Fiction: ‘Gliff' by Ali Smith
'Language is like poppies,' says a character in Ali Smith's 'Autumn,' from 2016. 'It just takes something to churn the earth round them up, and when it does up come the sleeping words, bright red, fresh, blowing about.' This is the impression cultivated in the splendid botanical gardens of Ms. Smith's fiction, where words bloom and flourish in their many definitions, both known and newly invented. The characters in her books—most of them preternaturally clever young people—are forever offering up coinages and wordplay ('Such good pun we're having,' riffs a woman in her 2011 novel 'There but for the.') They are constantly interrupting the action to look things up in the dictionary.
'It was always exciting to me the number of things a single word could mean,' enthuses Bri, the narrator of Ms. Smith's 'Gliff.' But this novel, set in a totalitarian future in what appears to be Great Britain, is about the ways that language can be policed and abused. Bri and Rose are siblings who have become separated from their mother and are hiding from authorities in an abandoned cottage. They belong to the forcibly dispossessed class that authorities have dubbed 'unverifiables,' referring to citizenship status but also encompassing anyone who criticizes the government or utters taboo words. Ms. Smith's 'brave new unlibraried world' is an allegorical techno-dystopia in which meaning is violently regulated and imagination proscribed.

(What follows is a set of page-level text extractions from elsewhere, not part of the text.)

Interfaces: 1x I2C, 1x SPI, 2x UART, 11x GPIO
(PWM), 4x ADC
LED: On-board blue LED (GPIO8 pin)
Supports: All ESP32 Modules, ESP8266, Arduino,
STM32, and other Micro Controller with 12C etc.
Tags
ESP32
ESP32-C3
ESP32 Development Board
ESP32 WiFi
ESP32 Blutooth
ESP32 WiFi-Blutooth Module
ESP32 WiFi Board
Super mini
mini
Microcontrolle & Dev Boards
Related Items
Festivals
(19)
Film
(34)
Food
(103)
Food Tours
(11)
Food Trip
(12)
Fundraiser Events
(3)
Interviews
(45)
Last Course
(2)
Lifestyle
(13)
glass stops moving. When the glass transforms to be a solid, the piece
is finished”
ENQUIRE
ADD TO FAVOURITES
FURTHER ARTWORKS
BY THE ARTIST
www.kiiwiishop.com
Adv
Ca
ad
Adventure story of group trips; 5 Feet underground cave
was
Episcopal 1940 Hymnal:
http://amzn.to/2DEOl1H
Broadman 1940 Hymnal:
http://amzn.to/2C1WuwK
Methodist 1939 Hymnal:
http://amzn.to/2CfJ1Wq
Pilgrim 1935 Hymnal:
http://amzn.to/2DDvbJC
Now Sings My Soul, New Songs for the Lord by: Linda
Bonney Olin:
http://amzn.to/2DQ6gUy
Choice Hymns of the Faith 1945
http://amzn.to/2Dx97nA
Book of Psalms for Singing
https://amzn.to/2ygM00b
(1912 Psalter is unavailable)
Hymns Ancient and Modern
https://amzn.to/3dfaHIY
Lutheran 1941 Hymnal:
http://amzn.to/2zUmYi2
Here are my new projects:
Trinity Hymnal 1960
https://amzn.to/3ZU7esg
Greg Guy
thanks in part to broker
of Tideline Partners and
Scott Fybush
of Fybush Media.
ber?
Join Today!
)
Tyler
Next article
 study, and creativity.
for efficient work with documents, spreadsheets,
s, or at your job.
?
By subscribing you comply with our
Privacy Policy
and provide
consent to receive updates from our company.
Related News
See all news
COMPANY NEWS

Bri, whose gender is nonbinary (Bri is short for either Briar or Brice), is the older and more cautious of the siblings. Rose, more impulsive and passionate, has the idea of rescuing a neighboring horse who is bound for the slaughterhouse. She calls the animal Gliff, a name that Rose believes she has made up but which Bri discovers is an old Scottish word for, among many other things, a brief moment or fleeting glance. The mad, improvised act of freedom in caring for the horse, which leads to the siblings' capture, presages the chapters devoted to their grown-up fates, in which Bri, re-educated and assigned as male, becomes a soulless cog in the system while Rose escapes to lead an underground resistance movement.
The linguistic wildness of Ms. Smith's writing, always a joyful signature of her books, contrasts effectively with the state's urge to restrict speech and silo the population into fixed and exclusionary categories. But elsewhere the novel's spirit of childlike wonder shades into the sort of didacticism customary to children's books. Authorities claim the property of unverifiables by painting red lines around it, a simplistic symbol of the repressive power of borders. The characters are either courageous freethinkers or cruel, jargon-spouting drones. Tyranny has little interest in nuance, so perhaps 'Gliff' is merely being faithful to its black-and-white outlook. But Ms. Smith's great strength is her grasp of the strangeness and multiplicity of language. It seems wasteful to display those virtues in a story whose meanings are all so plain.